Читаем Царство и Слава. К теологической генеалогии экономики и управления полностью

Разграничение между подлинными (или чистыми) жестами и жестами неподлинными подсказывает концептуальное направление исследования, которое Амира, озабоченный исключительно распознаванием случаев юридического использования этих жестов, оставляет без внимания. Одной из наиболее интересных мимических категорий, выделенных в этом сочинении, является жест, сопровождающий речь, – лингвистический жест (Redegestus). Такой жест берет начало в ingens manus, выражавшей особую эффективность имперской власти (рука с раскрытой ладонью, поднятая и согнутая в локте под более или менее прямым углом), а затем сливается с жестами, которые, в соответствии с древней риторикой, должны были сопровождать actio оратора, чтобы затем закрепиться в том жесте благословляющего Логоса, которому суждено было обрести столь важное значение в христианской литургии и иконографии (benedictio latina с вытянутыми большим, средним и указательным пальцами и согнутыми двумя другими, или же вариант, известный под названием benedictio graeca, где вытянут также и мизинец). Квинтиллиан, который в своих «Institutiones oratoriae» досконально описывает лингвистический жест во всех его возможных вариантах, пишет о его несомненной эффективности, ведь здесь говорят сами руки («ipsae loquuntur», 11, 3, 85). Невозможно было бы более точно определить могущество лингвистического жеста, которое не сводится ни к скандированию, ни к простому приданию выразительности речи: там, где жесты становятся словами, – слова становятся действиями. Мы оказываемся здесь перед лицом феномена, который соответствует, хоть и под видимостью обратного процесса, тому нерасторжимому сплетению слов и действий, реальности и значения, которое определяет сферу языка, именуемую лингвистами перформативной и обретшую философский статус благодаря книге Остина «How to do things with words»[210] (1962). Действительно, перформативным является такое лингвистическое высказывание, которое непосредственно представляет собой также и реальное действие, поскольку его значение совпадает с той реальностью, которую оно само производит.
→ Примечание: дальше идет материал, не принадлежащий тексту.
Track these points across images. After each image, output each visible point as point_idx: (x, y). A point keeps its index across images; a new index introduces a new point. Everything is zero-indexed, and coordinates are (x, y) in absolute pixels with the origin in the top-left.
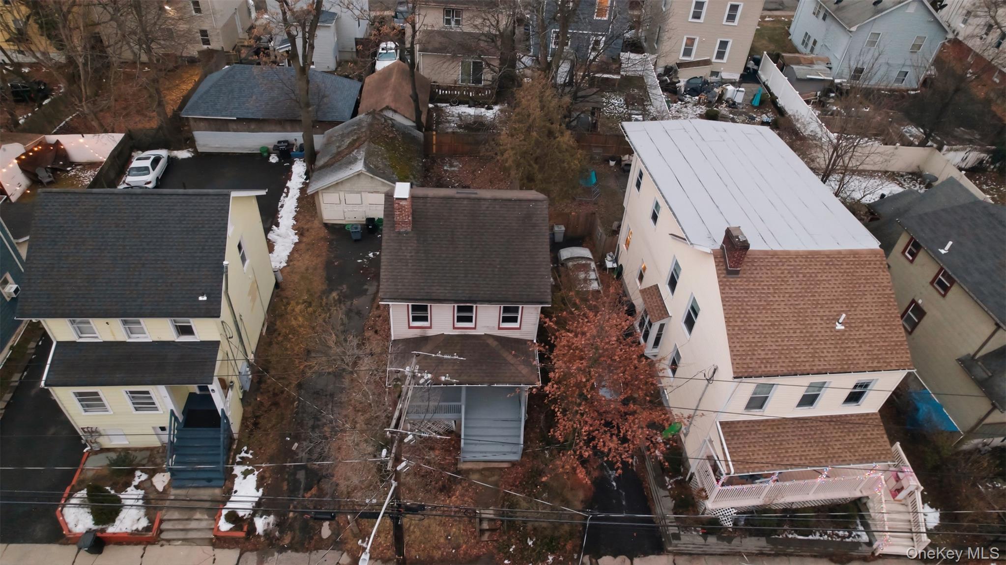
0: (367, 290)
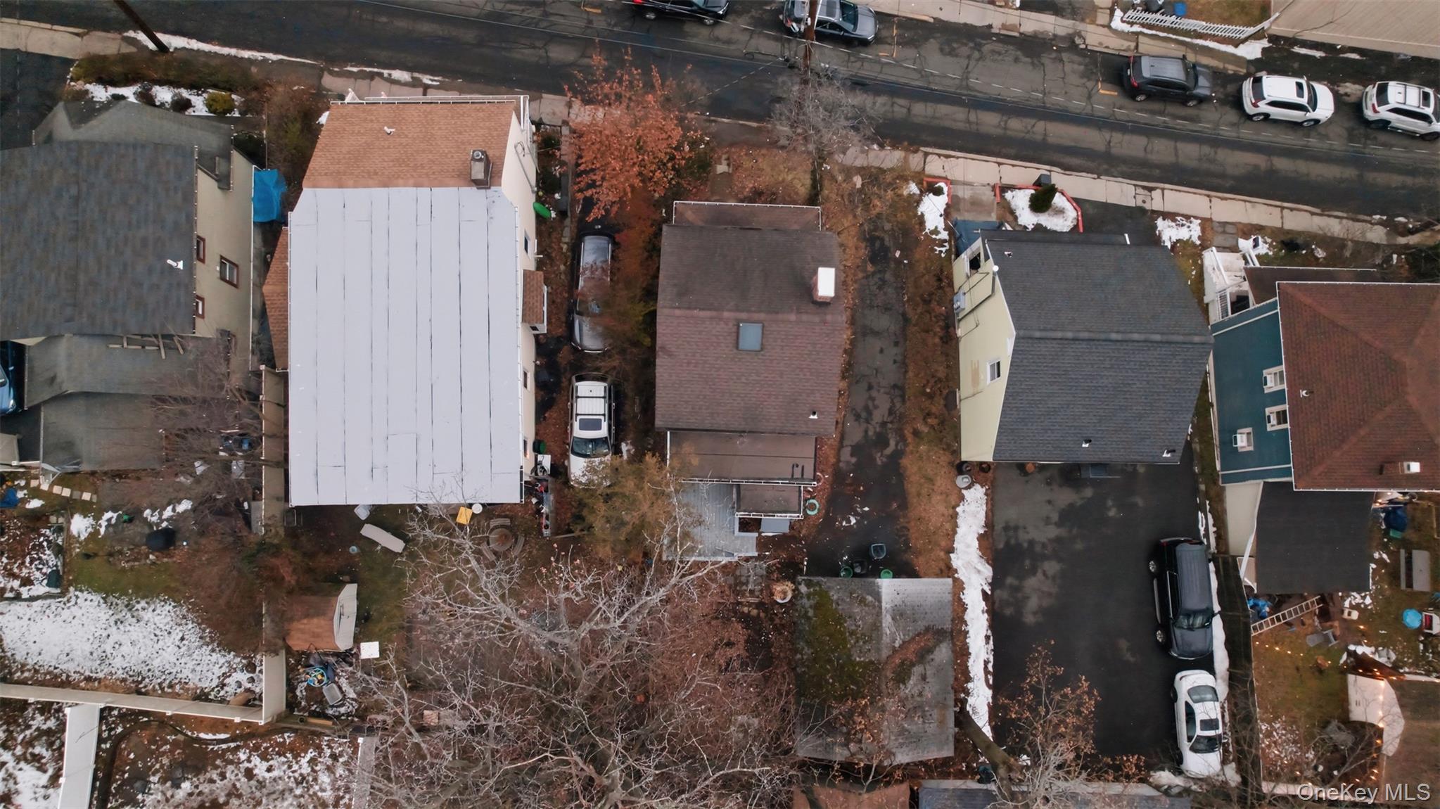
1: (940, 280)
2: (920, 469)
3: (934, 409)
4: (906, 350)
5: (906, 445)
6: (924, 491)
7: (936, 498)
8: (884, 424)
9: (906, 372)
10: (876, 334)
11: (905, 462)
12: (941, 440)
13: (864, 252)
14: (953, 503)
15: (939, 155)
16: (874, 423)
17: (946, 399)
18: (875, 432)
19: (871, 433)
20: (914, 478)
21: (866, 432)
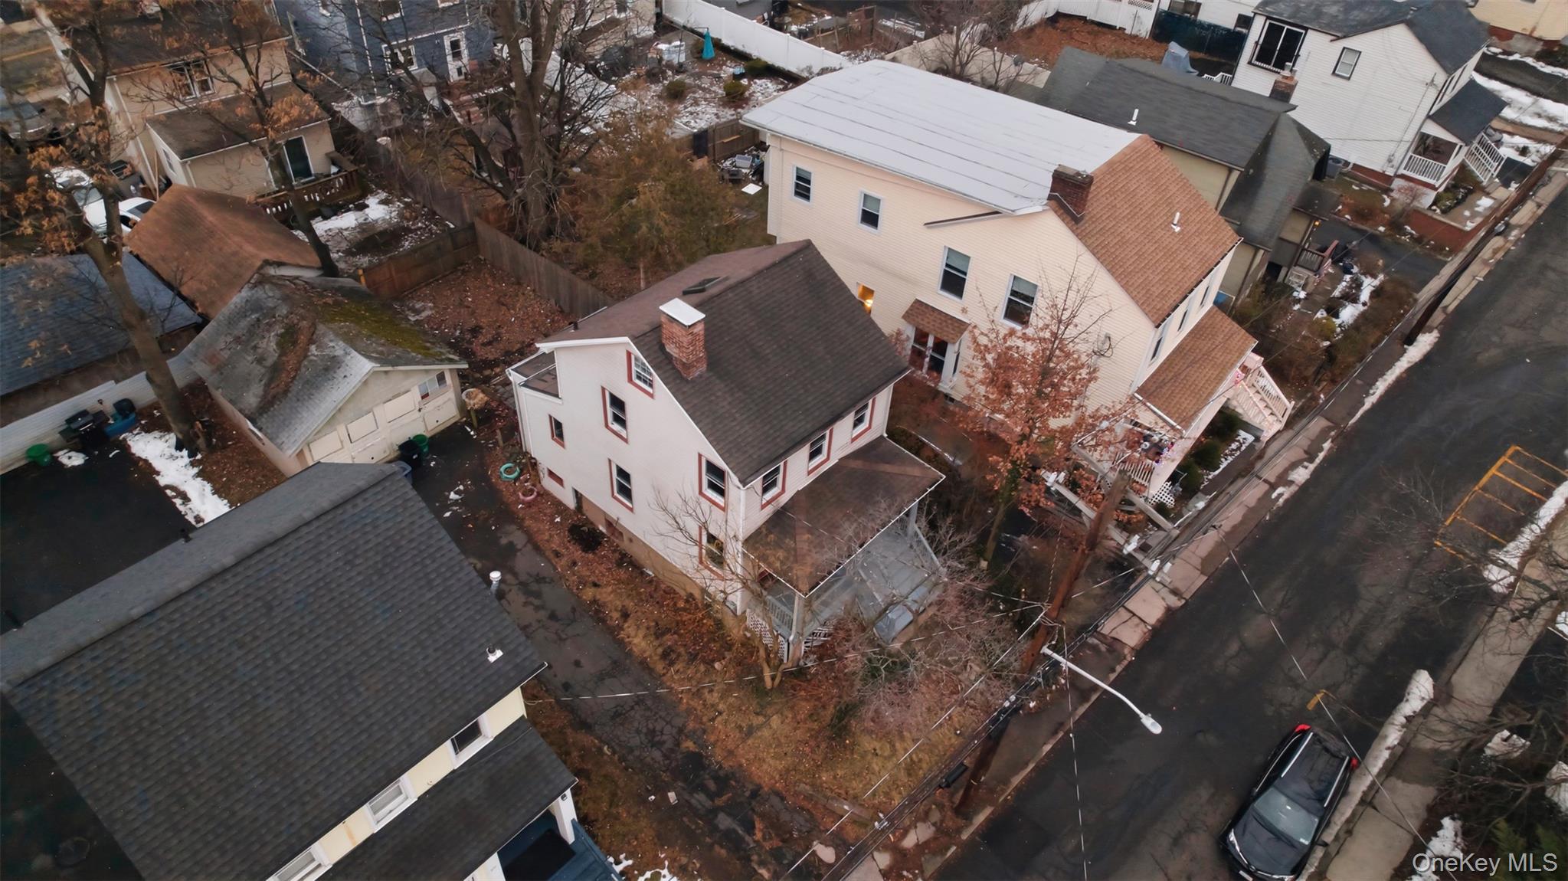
0: (511, 544)
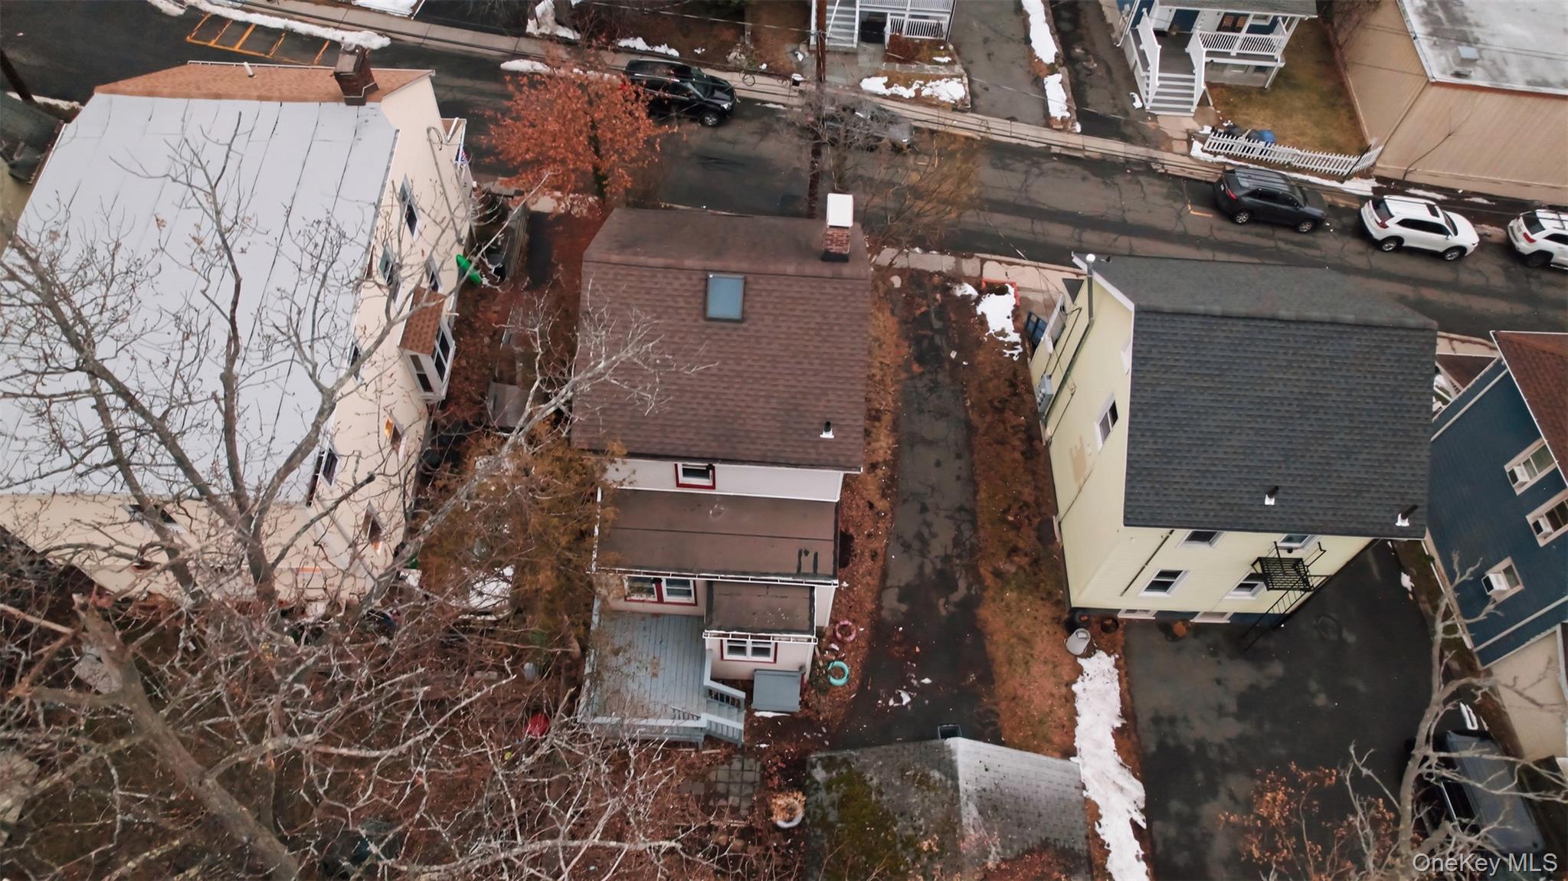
1: (1013, 385)
2: (1009, 624)
3: (1021, 544)
4: (973, 465)
5: (985, 589)
6: (1019, 656)
7: (1036, 669)
8: (947, 559)
9: (976, 493)
10: (930, 443)
11: (984, 612)
12: (1037, 587)
13: (906, 351)
14: (1066, 678)
15: (1000, 262)
16: (932, 555)
17: (1038, 529)
18: (934, 569)
19: (928, 569)
20: (1000, 637)
21: (921, 567)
И все же, каким образом перформатив получает свою особую действенную силу? Что позволяет той или иной синтагме (например, «я клянусь») обрести статус действия – в противоположность старинной максиме, согласно которой между словом и делом пролегает пропасть? Лингвисты молчат на этот счет, будто оказавшись перед лицом последнего, подлинно магического слоя языка. Для того чтобы ответить на эти вопросы, прежде всего следует вспомнить, что перформатив всегда конституируется посредством приостановки нормальной денотативной функции языка. Перформативный глагол действительно всегда образуется посредством dictum, который сам по себе имеет чисто констативную природу и без которого этот глагол лишен смысла и недействителен («я клянусь» имеет смысл лишь в том случае, если за ним следует или ему предшествует dictum, например «…что вчера вечером я был в Риме»). Именно эта нормальная денотативная функция dictum приостанавливается и некоторым образом преобразуется в тот самый момент, когда он становится предметом перформативной синтагмы.

По сути дела, это означает, что перформативное высказывание является не знаком, а сигнатурой, которая помечает dictum, приостанавливая его обычную функцию и помещая его в новую, неденотативную сферу, которая заменяет собой первую. Именно в этом смысле нам следует понимать жесты и знаки власти, которыми мы здесь занимаемся. Они являются сигнатурами, которые вступают в тесную связь с другими знаками или объектами, сообщая им особого рода действенность. Поэтому вовсе не случайно, что сфера права и сфера перформатива всегда тесно сопряжены друг с другом и что в действиях правителя жест и слово обладают непосредственной действенной силой.